Saved data entries
BEGIN

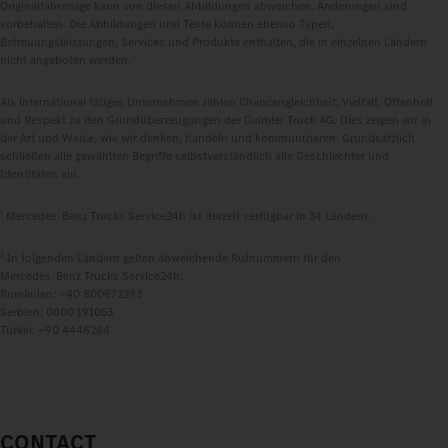
Originalfahrzeuge kann von diesen Abbildungen abweichen. Änderungen sind
vorbehalten. Die Abbildungen und Texte können ebenso Typen,
Betreuungsleistungen, Services und Produkte enthalten, die in einzelnen Ländern
nicht angeboten werden.
Als international tätiges Unternehmen zählen Chancengleichheit, Vielfalt, Offenheit
und Respekt zu den Grundüberzeugungen der Daimler Truck AG. Dies zeigen wir in
der Art und Weise, wie wir denken, handeln und kommunizieren. Grundsätzlich
schließen alle gewählten Begriffe selbstverständlich alle Geschlechter und
Identitäten ein.
1
Mercedes‑Benz Trucks Service24h ist derzeit verfügbar in 34 Ländern.
2
In folgenden Ländern gelten abweichende Rufnummern für den
Mercedes‑Benz Trucks Service24h:
Rumänien: +40 800672393
Serbien: 0800 191053
Türkei: +90 4446284
CONTACT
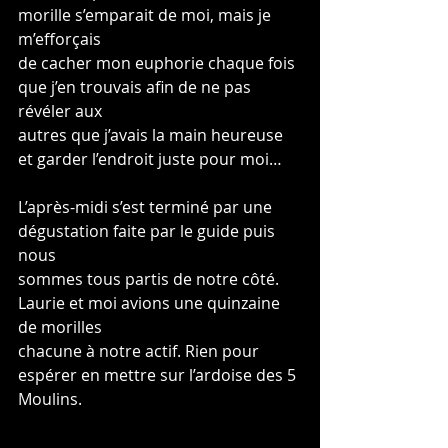
morille s’emparait de moi, mais je 
m’efforçais
de cacher mon euphorie chaque fois 
que j’en trouvais afin de ne pas 
révéler aux
autres que j’avais la main heureuse 
et garder l’endroit juste pour moi…
L’après-midi s’est terminé par une 
dégustation faite par le guide puis 
nous
sommes tous partis de notre côté. 
Laurie et moi avions une quinzaine 
de morilles
chacune à notre actif. Rien pour 
espérer en mettre sur l’ardoise des 5 
Moulins.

END

• [DESCRIPTION OF THE TASK]: Reproduce the text of all the items above word for word, leaving out the pictures.

• [SOLUTION FOR THIS EXERCISE]:
Originalfahrzeuge kann von diesen Abbildungen abweichen. Änderungen sind
vorbehalten. Die Abbildungen und Texte können ebenso Typen,
Betreuungsleistungen, Services und Produkte enthalten, die in einzelnen Ländern
nicht angeboten werden.
Als international tätiges Unternehmen zählen Chancengleichheit, Vielfalt, Offenheit
und Respekt zu den Grundüberzeugungen der Daimler Truck AG. Dies zeigen wir in
der Art und Weise, wie wir denken, handeln und kommunizieren. Grundsätzlich
schließen alle gewählten Begriffe selbstverständlich alle Geschlechter und
Identitäten ein.
1
Mercedes‑Benz Trucks Service24h ist derzeit verfügbar in 34 Ländern.
2
In folgenden Ländern gelten abweichende Rufnummern für den
Mercedes‑Benz Trucks Service24h:
Rumänien: +40 800672393
Serbien: 0800 191053
Türkei: +90 4446284
CONTACT
morille s’emparait de moi, mais je 
m’efforçais
de cacher mon euphorie chaque fois 
que j’en trouvais afin de ne pas 
révéler aux
autres que j’avais la main heureuse 
et garder l’endroit juste pour moi…
L’après-midi s’est terminé par une 
dégustation faite par le guide puis 
nous
sommes tous partis de notre côté. 
Laurie et moi avions une quinzaine 
de morilles
chacune à notre actif. Rien pour 
espérer en mettre sur l’ardoise des 5 
Moulins.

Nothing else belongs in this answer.